Lunning: Theater started as a religious experience. In Athenian society, it was part of the religious festival in honor of Dionysus. In western Europe after the Dark Ages, theater started again as an offshoot of the mass. In other words, you can’t be in theater and not have a spiritual consciousness. Theater is all about standing in someone else’s shoes and presenting an experience in a way that communicates to an audience of people.
Hilltop Views: When you think of your time here spent at St. Edward’s University, what is one of the most remarkable memories you have?

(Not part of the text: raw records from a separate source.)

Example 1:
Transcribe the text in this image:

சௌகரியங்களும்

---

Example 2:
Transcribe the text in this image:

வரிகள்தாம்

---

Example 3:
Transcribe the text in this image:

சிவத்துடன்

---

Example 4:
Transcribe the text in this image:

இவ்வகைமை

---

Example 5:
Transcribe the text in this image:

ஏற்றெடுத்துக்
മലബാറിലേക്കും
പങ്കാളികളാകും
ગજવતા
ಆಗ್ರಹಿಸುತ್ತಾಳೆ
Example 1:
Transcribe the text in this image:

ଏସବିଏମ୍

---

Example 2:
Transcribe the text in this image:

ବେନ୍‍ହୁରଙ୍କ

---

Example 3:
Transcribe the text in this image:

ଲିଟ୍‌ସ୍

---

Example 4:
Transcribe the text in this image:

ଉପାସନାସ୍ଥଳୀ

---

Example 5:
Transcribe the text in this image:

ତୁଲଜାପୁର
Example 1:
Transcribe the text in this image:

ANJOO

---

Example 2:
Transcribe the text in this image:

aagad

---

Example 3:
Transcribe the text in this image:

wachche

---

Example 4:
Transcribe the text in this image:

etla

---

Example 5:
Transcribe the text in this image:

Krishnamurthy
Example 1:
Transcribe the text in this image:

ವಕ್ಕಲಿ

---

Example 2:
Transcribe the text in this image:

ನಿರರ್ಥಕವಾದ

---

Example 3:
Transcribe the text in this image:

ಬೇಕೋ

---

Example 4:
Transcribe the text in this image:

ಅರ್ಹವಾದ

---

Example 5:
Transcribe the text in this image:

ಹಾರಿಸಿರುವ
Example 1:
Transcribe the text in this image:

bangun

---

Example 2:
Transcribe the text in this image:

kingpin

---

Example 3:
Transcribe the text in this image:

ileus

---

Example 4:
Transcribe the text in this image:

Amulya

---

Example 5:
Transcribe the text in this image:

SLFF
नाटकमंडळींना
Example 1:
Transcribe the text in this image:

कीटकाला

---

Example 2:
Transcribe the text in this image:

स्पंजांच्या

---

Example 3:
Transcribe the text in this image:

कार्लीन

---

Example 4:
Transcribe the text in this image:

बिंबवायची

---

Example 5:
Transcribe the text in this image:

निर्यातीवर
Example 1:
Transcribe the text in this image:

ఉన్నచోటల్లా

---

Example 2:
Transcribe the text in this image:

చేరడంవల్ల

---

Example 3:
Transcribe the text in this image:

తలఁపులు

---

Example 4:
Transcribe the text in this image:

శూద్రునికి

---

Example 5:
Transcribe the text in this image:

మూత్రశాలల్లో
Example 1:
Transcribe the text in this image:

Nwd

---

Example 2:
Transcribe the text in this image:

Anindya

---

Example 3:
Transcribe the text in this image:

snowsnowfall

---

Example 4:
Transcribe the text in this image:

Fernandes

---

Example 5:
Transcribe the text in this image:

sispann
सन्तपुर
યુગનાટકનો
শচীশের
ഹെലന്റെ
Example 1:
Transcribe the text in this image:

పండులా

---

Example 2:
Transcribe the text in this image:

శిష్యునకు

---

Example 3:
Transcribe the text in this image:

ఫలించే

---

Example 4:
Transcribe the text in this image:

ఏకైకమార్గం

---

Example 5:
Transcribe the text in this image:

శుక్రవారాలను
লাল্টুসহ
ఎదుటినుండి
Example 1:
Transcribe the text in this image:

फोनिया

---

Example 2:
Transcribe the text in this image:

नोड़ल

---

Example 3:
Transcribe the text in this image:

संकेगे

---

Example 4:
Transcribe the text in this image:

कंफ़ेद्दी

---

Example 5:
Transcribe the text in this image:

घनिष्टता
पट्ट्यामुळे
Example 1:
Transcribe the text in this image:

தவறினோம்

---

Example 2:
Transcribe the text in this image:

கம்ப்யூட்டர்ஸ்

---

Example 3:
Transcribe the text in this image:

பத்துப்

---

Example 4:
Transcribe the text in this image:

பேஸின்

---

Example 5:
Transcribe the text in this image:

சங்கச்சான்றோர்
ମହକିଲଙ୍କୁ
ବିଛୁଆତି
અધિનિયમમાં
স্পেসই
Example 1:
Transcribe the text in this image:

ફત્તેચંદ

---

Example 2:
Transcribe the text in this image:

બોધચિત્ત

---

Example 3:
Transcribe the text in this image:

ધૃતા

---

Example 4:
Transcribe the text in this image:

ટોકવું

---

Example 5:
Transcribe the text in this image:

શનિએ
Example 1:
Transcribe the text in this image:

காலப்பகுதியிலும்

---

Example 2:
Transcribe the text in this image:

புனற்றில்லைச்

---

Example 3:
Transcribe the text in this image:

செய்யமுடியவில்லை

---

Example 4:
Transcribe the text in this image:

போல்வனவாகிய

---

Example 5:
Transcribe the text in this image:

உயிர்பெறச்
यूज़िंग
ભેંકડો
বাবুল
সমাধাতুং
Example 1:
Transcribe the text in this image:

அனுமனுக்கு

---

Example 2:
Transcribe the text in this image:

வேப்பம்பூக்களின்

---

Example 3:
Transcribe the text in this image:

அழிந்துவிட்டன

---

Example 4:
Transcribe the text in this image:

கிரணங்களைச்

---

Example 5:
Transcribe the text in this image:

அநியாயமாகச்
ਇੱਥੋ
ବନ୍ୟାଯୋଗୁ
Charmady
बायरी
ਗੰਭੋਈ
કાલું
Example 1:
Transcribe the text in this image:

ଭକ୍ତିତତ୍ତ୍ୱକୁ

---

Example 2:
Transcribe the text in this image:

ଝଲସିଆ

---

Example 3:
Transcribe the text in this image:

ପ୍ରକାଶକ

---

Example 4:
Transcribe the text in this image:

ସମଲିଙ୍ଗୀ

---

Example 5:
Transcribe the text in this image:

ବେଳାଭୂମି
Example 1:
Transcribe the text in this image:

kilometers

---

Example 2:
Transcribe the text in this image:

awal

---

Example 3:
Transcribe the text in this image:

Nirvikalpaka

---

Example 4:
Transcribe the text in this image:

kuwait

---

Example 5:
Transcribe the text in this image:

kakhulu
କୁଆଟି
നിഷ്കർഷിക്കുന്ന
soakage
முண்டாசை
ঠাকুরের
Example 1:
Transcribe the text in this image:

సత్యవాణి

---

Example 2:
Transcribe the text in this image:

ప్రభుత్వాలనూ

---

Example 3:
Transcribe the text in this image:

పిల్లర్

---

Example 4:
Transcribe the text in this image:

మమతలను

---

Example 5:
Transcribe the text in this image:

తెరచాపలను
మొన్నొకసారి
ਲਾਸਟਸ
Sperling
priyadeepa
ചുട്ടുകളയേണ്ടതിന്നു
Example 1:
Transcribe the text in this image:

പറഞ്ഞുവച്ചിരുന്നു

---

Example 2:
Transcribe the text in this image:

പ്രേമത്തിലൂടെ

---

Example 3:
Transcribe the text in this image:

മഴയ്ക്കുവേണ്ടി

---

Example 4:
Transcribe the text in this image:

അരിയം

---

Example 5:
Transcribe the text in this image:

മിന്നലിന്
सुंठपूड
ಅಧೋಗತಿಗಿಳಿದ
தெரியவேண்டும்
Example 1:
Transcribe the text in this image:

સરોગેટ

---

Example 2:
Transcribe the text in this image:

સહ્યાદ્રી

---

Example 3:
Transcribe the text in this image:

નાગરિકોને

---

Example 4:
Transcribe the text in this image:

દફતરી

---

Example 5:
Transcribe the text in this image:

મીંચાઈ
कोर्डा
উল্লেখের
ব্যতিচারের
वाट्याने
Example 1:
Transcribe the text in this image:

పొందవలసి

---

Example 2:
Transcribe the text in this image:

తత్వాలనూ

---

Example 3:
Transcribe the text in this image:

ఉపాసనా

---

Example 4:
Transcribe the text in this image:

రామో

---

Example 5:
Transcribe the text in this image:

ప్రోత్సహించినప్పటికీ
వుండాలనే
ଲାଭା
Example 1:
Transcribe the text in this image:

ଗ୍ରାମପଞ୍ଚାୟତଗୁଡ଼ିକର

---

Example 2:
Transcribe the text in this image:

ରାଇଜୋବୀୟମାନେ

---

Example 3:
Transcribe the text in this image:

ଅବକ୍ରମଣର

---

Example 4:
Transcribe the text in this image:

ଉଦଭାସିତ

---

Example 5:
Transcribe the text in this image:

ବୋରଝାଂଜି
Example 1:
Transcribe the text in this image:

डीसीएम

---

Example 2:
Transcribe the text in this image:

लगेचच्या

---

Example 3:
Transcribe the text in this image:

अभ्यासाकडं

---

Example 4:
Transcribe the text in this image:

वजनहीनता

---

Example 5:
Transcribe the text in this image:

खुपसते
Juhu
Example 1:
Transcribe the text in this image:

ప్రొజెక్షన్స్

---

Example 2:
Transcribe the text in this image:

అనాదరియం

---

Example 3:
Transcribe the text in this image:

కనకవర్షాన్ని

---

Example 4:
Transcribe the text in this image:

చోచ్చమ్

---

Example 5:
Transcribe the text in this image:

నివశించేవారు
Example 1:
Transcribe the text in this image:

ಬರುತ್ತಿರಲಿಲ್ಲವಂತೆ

Lunning: In 2005, the year of Hurricane Katrina, we did a play about the career of Cesar Chavez called “Cesar and Ruben.” We came to do this play because of Brother Gerald Muller. I was appointed Artistic Director of the theater and Brother Gerald called to me from across campus and he said, “You call Ed Begley Jr. He’s got a play for you.” The emotional part is that in the first weekend of the play, 100 people from the Valley, all members of the United Farm Worker’s Union, had t-shirts made and everything. Then we got in contact with University Advancement and we had to move the opening up three days so that we could have a gala event that benefited the CAMP program. We raised $40,000. So that’s the event. It has all those strands to it.
Hilltop Views: You have a lot of varied interests. From academic interests to thespianism to being a teacher and professor. How have these passions made you who you are?
Lunning: Let me start with teaching. When I finished my graduate program, the usual path is to go out and find some sort of work in the performing field. And I did that. I interviewed with agents. Agents sent me on auditions. I auditioned for productions. I was cast in a play, I got connected with a temporary agency and I even got an extra job on a soap opera. And so in the space of six months all of this good stuff happened, but I wasn’t feeling very good. Part of my psychological make up, I was not equipped to handle constant rejection because for every 20 auditions you get, you get positive feedback for maybe one performance.
I also wanted to go back home and work at a summer theater that I had worked at for five years before. Then a friend of mine got married and suggested I interview at the high school where he was working. I interviewed and I was hired. So I had a choice. Do I go back to New York City or do I take this teaching job? Of course, a teaching job is convenient because it’s steady and a paycheck comes every month. And it paid more than clerking for the temporary agency.
So I started teaching, and my first semester of teaching was really tough. I had all kinds of training as a performer, but no training as a teacher. I was having to make it up as I went along based on how I had been taught in high school, which was not always successful. But then I hung on and second semester was the absolute opposite. It was a 180 degree turnaround. I found a groove and then I got connected to the community where the high school was.
I started doing community theater there and I also had a chance to do music, which I hadn’t had a chance to do while I was in New York. That turned into a 13 year stint as an English/speech/theater teacher. And I started to gain real satisfaction from working with students. And I got satisfaction from the connections in the community, through theater and music. That’s what turned into a career.
Then I moved to Austin and taught for two years in a private school and for six years in the public school system and started getting connected in the Austin theater community.
Hilltop Views: With all these experiences in mind, what would be your final words of wisdom to students, administrative staff and faculty before you retire?
Lunning: President Dr. George Martin is really good at articulating the important accomplishments of all branches of the University and expressing how St. Edward’s really is a special place. It’s special in the physical sense, a pleasant spot on the hilltop. It’s special in the way faculty and staff work together to support students. It’s special in the extraordinary accomplishments of students. My hope would be that people keep the mission firmly in mind and continue to work to achieve that mission.